Extracted records:

^^^^

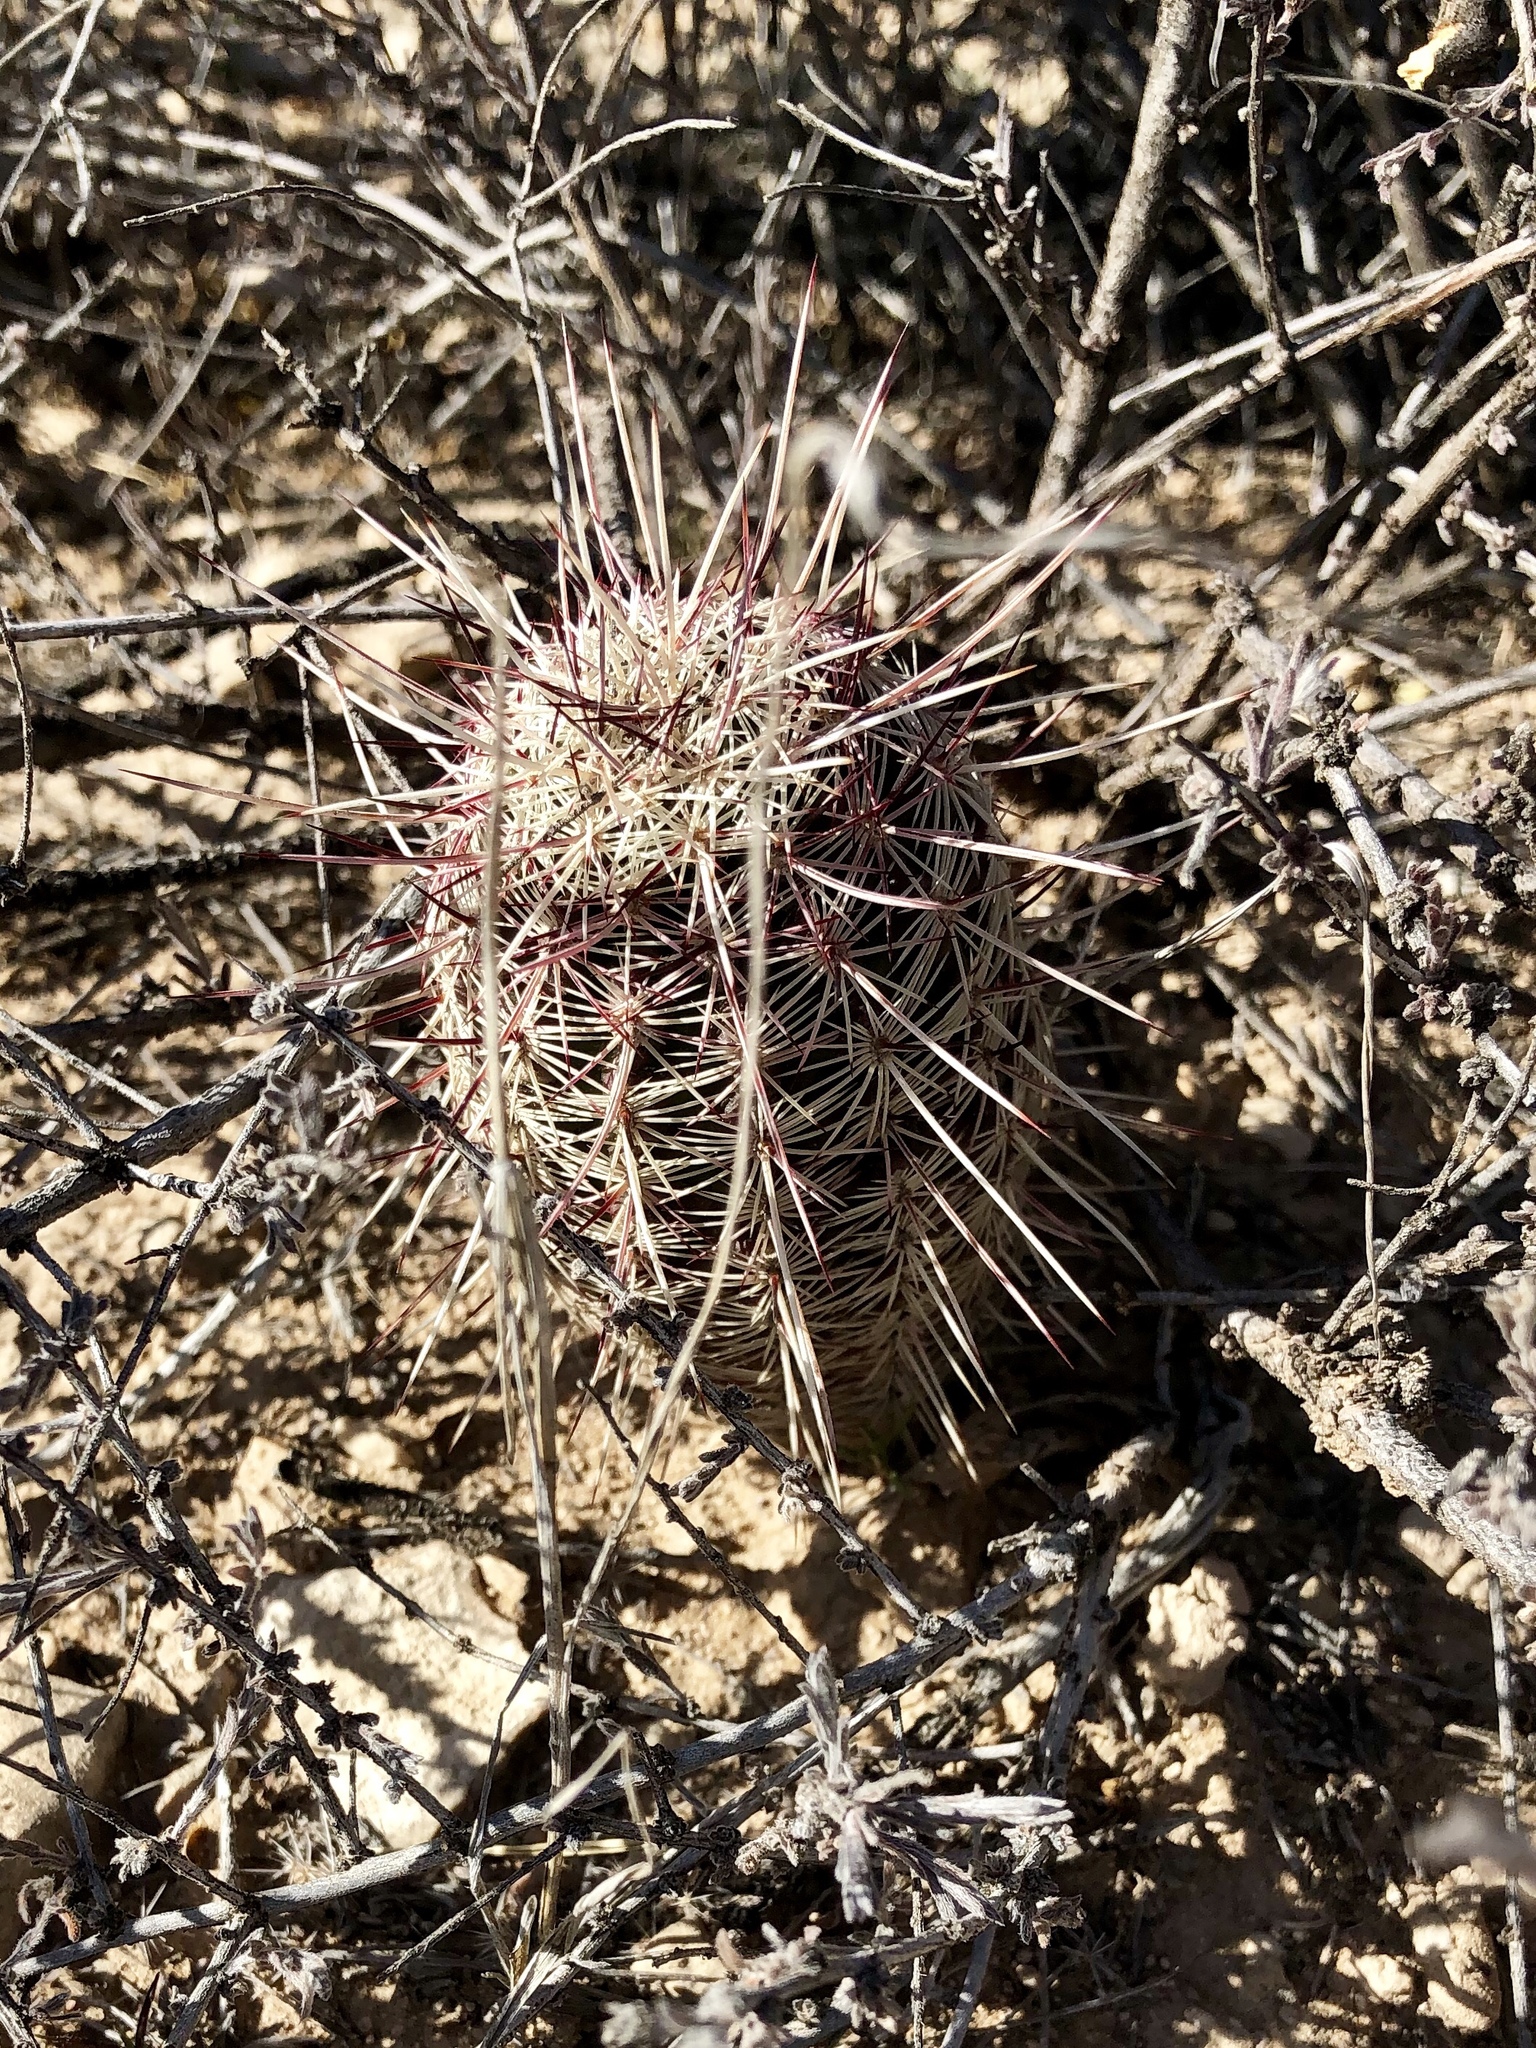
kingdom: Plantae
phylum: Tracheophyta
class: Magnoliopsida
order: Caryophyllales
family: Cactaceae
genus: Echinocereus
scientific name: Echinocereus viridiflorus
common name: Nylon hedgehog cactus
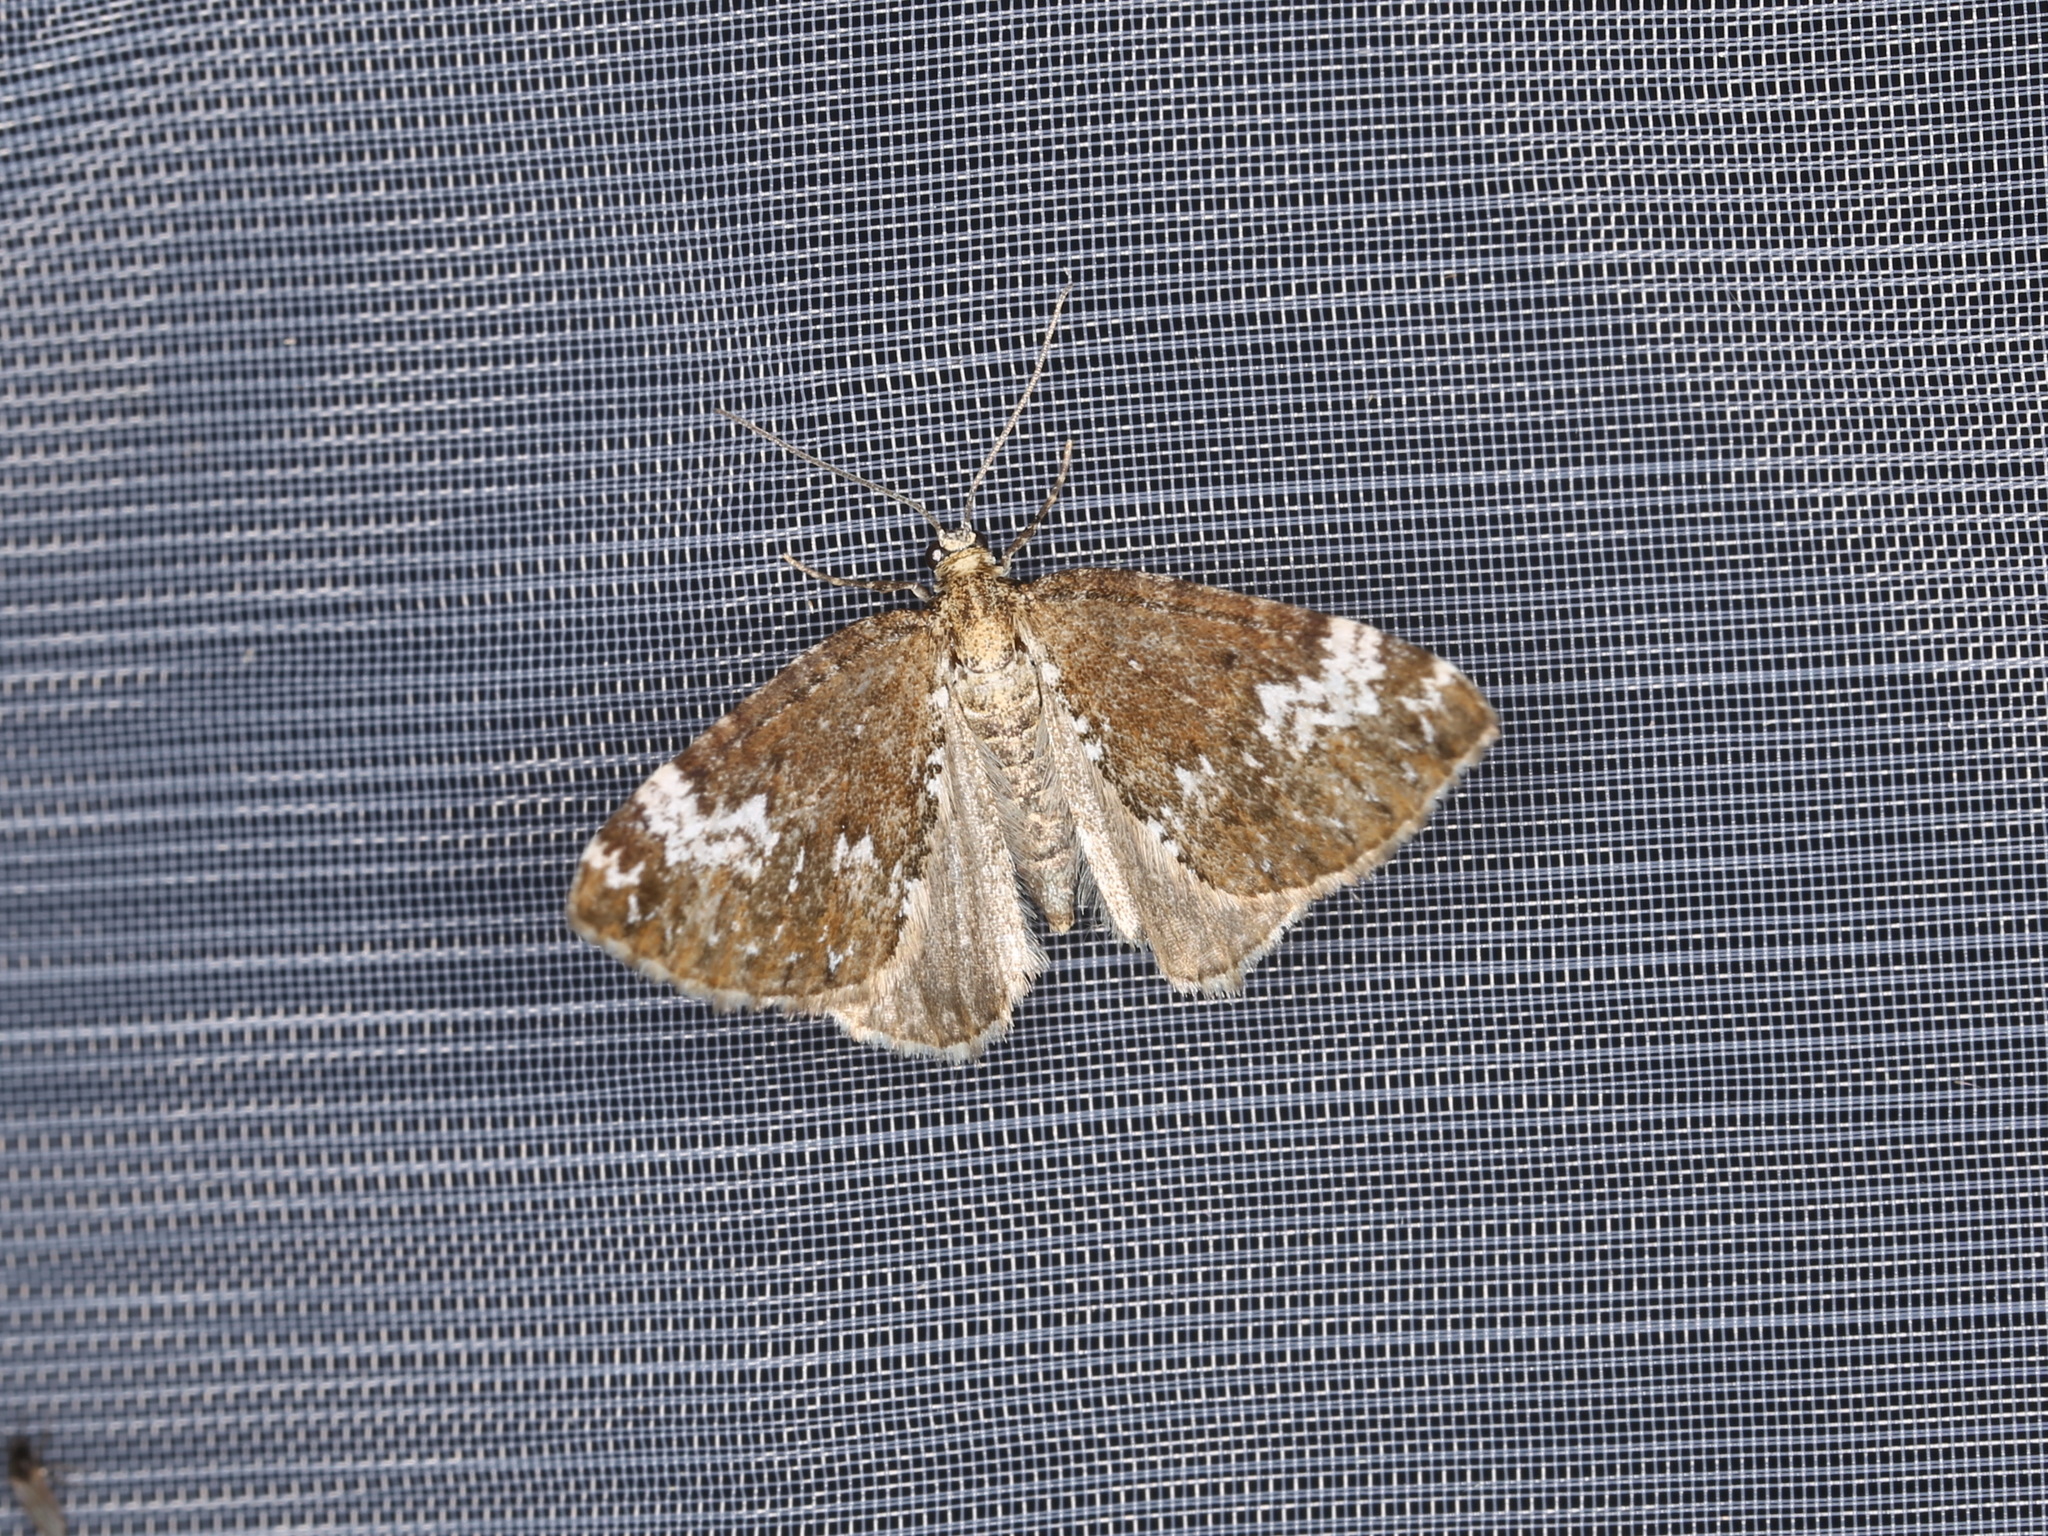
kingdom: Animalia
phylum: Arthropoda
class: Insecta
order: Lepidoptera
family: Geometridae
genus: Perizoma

^^^^

◆ EXERCISE
Copy every taxonomic line from all the items above word for word, leaving the pictures out.

◆ EXERCISE RESPONSE
kingdom: Plantae
phylum: Tracheophyta
class: Magnoliopsida
order: Caryophyllales
family: Cactaceae
genus: Echinocereus
scientific name: Echinocereus viridiflorus
common name: Nylon hedgehog cactus
kingdom: Animalia
phylum: Arthropoda
class: Insecta
order: Lepidoptera
family: Geometridae
genus: Perizoma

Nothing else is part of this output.